DATA TO PROCESS ::
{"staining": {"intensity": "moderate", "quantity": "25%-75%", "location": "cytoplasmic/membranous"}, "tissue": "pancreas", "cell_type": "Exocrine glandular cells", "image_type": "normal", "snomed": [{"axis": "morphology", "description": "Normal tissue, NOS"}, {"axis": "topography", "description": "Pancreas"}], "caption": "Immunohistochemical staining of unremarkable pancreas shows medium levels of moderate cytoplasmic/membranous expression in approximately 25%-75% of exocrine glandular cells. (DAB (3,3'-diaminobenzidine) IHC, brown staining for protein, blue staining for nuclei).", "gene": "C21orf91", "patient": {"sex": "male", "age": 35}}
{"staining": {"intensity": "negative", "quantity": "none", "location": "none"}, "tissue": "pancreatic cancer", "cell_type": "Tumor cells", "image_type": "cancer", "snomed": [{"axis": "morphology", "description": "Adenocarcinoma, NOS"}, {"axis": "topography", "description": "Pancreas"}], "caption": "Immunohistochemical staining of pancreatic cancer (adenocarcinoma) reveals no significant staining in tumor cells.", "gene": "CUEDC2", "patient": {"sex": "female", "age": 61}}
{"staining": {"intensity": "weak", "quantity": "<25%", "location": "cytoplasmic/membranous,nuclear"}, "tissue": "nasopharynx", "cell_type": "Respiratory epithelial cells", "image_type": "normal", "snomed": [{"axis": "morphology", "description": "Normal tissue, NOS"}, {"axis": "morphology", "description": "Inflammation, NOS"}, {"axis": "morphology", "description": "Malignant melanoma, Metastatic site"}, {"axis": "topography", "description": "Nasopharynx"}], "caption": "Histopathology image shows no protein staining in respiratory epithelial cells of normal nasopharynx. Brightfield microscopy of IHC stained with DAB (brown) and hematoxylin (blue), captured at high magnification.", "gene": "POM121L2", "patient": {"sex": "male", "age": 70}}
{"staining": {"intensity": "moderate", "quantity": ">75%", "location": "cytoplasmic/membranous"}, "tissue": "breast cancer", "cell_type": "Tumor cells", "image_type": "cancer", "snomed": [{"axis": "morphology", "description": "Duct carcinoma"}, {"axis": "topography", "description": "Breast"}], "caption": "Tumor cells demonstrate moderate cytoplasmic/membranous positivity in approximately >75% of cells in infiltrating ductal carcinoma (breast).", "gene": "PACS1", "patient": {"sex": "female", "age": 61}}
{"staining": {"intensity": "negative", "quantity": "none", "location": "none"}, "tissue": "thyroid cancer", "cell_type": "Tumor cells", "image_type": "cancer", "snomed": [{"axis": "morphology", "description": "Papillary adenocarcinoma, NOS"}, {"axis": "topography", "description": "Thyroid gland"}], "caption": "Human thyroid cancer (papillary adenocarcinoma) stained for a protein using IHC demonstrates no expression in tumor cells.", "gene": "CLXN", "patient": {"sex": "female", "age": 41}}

YOUR TASK :: Reprint the data above from the opening line to the line holding "image shows no", inclusive, and nothing else.

REPLY TO THE EXERCISE ::
{"staining": {"intensity": "moderate", "quantity": "25%-75%", "location": "cytoplasmic/membranous"}, "tissue": "pancreas", "cell_type": "Exocrine glandular cells", "image_type": "normal", "snomed": [{"axis": "morphology", "description": "Normal tissue, NOS"}, {"axis": "topography", "description": "Pancreas"}], "caption": "Immunohistochemical staining of unremarkable pancreas shows medium levels of moderate cytoplasmic/membranous expression in approximately 25%-75% of exocrine glandular cells. (DAB (3,3'-diaminobenzidine) IHC, brown staining for protein, blue staining for nuclei).", "gene": "C21orf91", "patient": {"sex": "male", "age": 35}}
{"staining": {"intensity": "negative", "quantity": "none", "location": "none"}, "tissue": "pancreatic cancer", "cell_type": "Tumor cells", "image_type": "cancer", "snomed": [{"axis": "morphology", "description": "Adenocarcinoma, NOS"}, {"axis": "topography", "description": "Pancreas"}], "caption": "Immunohistochemical staining of pancreatic cancer (adenocarcinoma) reveals no significant staining in tumor cells.", "gene": "CUEDC2", "patient": {"sex": "female", "age": 61}}
{"staining": {"intensity": "weak", "quantity": "<25%", "location": "cytoplasmic/membranous,nuclear"}, "tissue": "nasopharynx", "cell_type": "Respiratory epithelial cells", "image_type": "normal", "snomed": [{"axis": "morphology", "description": "Normal tissue, NOS"}, {"axis": "morphology", "description": "Inflammation, NOS"}, {"axis": "morphology", "description": "Malignant melanoma, Metastatic site"}, {"axis": "topography", "description": "Nasopharynx"}], "caption": "Histopathology image shows no protein staining in respiratory epithelial cells of normal nasopharynx. Brightfield microscopy of IHC stained with DAB (brown) and hematoxylin (blue), captured at high magnification.", "gene": "POM121L2", "patient": {"sex": "male", "age": 70}}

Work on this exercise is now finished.